Berlin native recalls life in war-torn Nazi Germany

Channah Cohen

It’s remarkable how traumatic events can sear into one’s memory, even if one is only a child.

Channah Cohen recalls a lot of incidents from her early childhood, dating back to the day before her second birthday in 1943.

Of course, the circumstances were far from normal. Cohen and her parents were living in an apartment in the heart of Berlin during the Second World War. The building was in the Kreuzberg neighbourhood, a factory district that was a prime target for Allied bombers.

Cohen, whose name at the time was Christa Kirschner, remembers the family hustling down darkened stairways to the basement during air raids. She also recalls a particularly dangerous situation in a subway tunnel near her apartment, when a bomb fell on an entrance, causing a shock wave that almost knocked her onto the track. Someone grabbed her and prevented her from being seriously injured, she recalled.

Cohen, whose recollection of her family’s history is practically encyclopedic, will tell her story at a Yom ha-Shoah program at the Beach Hebrew Institute in Toronto on April 8.

She will also highlight the White Rose movement, the anti-Nazi opposition whose leadership included Hans and Sophie Scholl, who produced leaflets urging resistance to the Nazis. The two were caught by the Gestapo and executed. But they were not the only ones who were disgusted by the regime.

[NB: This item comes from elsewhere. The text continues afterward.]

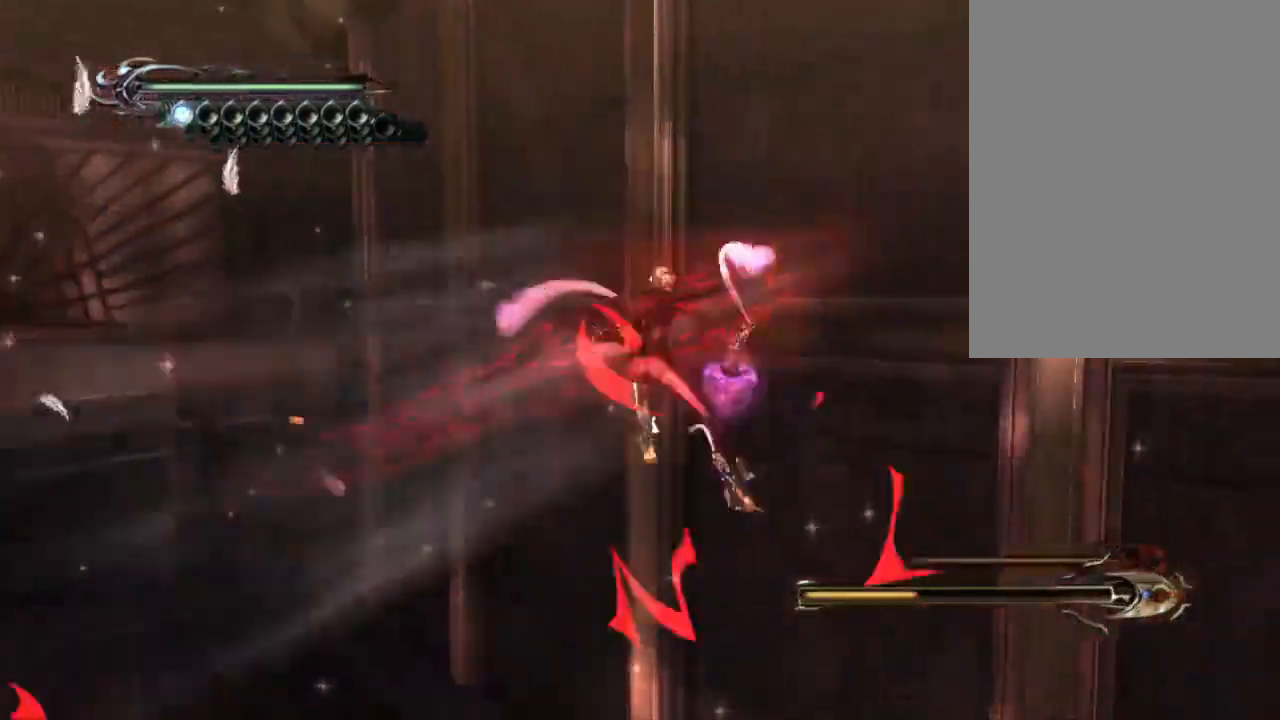
{"dt_ms": 500, "buttons": [], "left_stick": "up", "right_stick": "center"}
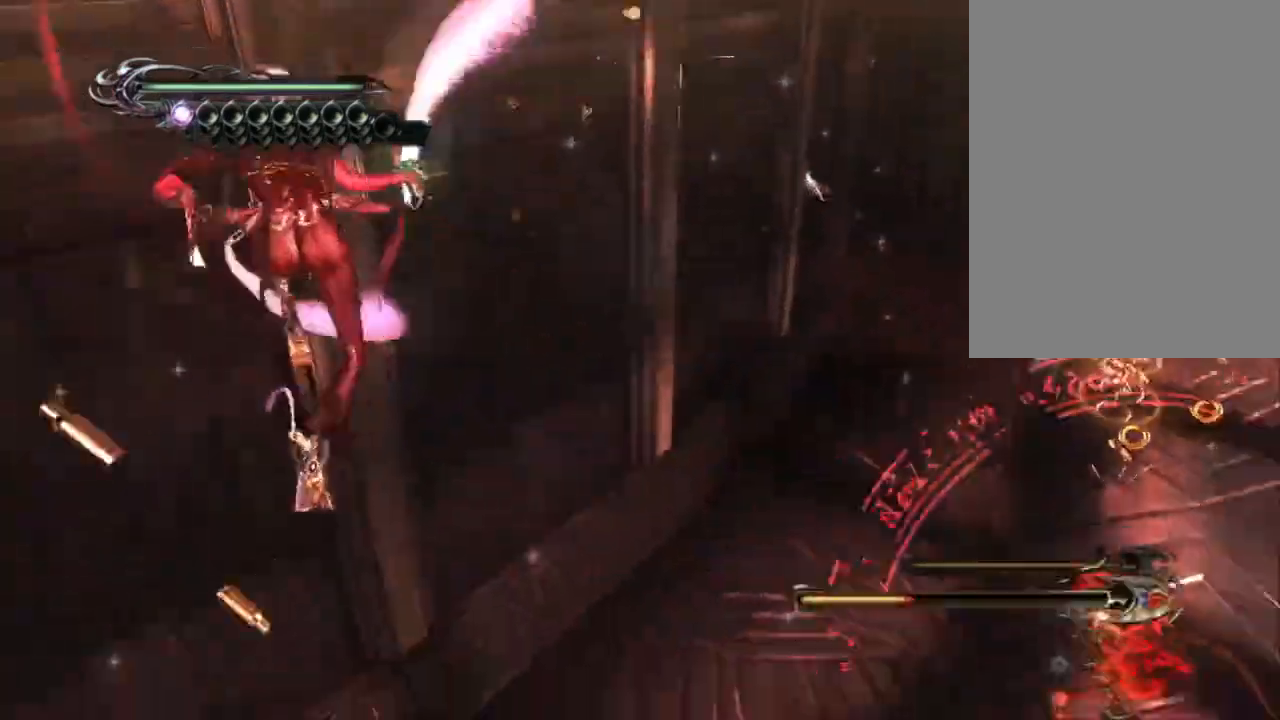
{"dt_ms": 500, "buttons": ["TRIANGLE"], "left_stick": "center", "right_stick": "center"}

READ: A FRESH START – THE STORY OF CANADA’S POSTWAR JEWISH ORPHANS

Cohen’s father, Alfred Kirschner, though not a member of White Rose, opposed the Nazis and the war they launched. He refused to give the Nazi salute, which often got him into trouble, Cohen recalled.

Cohen recalls her father, who was forced to enlist in the German army, telling her stories of how, while he was stationed in rural France, he and other soldiers warned civilians of impending Gestapo raids. And while in Russia, some soldiers refused to shoot captured Russian partisan fighters, Cohen said.

A convert to Judaism about 20 years ago, Cohen recalled that her maternal grandfather was Jewish and that there were also ancestors on her father’s side with Jewish roots.

During the Nazi era, her parents had trouble filling out a form attesting to their Aryan blood, but a bureaucrat approved the document and assured them they’d be considered Germans under Nazi law.

Cohen’s mother, Klara Kirschner, became best friends with a young Jewish girl, whose family owned a small fur store. During the war, the family hid the girl – who Cohen knew as “Tante Ingele” – in their apartment, even after nosy neighbours slipped a note under their door saying, “We will report you, Jew lover.”

The girl soon fled for safety elsewhere, Cohen recalled, and after the war, the family tried to find her. Today, there is a memorial stone in Toronto with the words, “Inge Angermann. Perished 1944,” over a Magen David.

After Tante Ingele’s departure, the family hid a Jewish mother and her two children, whose prior hiding place under the floor of a small cottage in the Berlin suburbs was about to be compromised. The family survived the war, was reunited with the father and later moved to Palestine, Cohen said.

For their part, Cohen’s family survived the war in their apartment, one of the few in the neighbourhood that was not completely destroyed by bombs.

In 1953, her family immigrated to Canada, finding a home not far from the Beach Hebrew Institute.

Cohen said she had always been interested in the Bible and when she was around 16 years old, she began reading Jewish and Christian scriptures. She took a particular liking to the books of Proverbs, Ecclesiastes, Psalms and Song of Songs.

“I didn’t know what to do with all that,” she said.

Later in life, she took her faith more seriously and enrolled in conversion classes, but even before that, she hosted Passover seders for her Jewish friends.

She converted at age 60 and legally changed her name to Channah Ruth, in honour of two biblical figures she admires.

Cohen, who took the name of her second husband, now considers herself an observant Jew and is a member of the Beach Hebrew Institute, the first shul she found when she arrived in Canada all those years ago.